___ INPUT MATERIAL ___

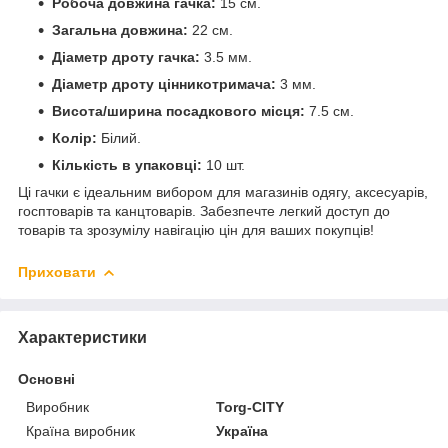
Робоча довжина гачка:
15 см.
Загальна довжина:
22 см.
Діаметр дроту гачка:
3.5 мм.
Діаметр дроту цінникотримача:
3 мм.
Висота/ширина посадкового місця:
7.5 см.
Колір:
Білий.
Кількість в упаковці:
10 шт.
Ці гачки є ідеальним вибором для магазинів одягу, аксесуарів,
госптоварів та канцтоварів. Забезпечте легкий доступ до
товарів та зрозумілу навігацію цін для ваших покупців!
Приховати
Характеристики
Основні
Виробник
Torg-CITY
Країна виробник
Україна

___

### WORK TO COMPLETE
Lines above with the string "довжина" need to be found and copied.

### ANSWER FOR THE TASK
Робоча довжина гачка:
Загальна довжина:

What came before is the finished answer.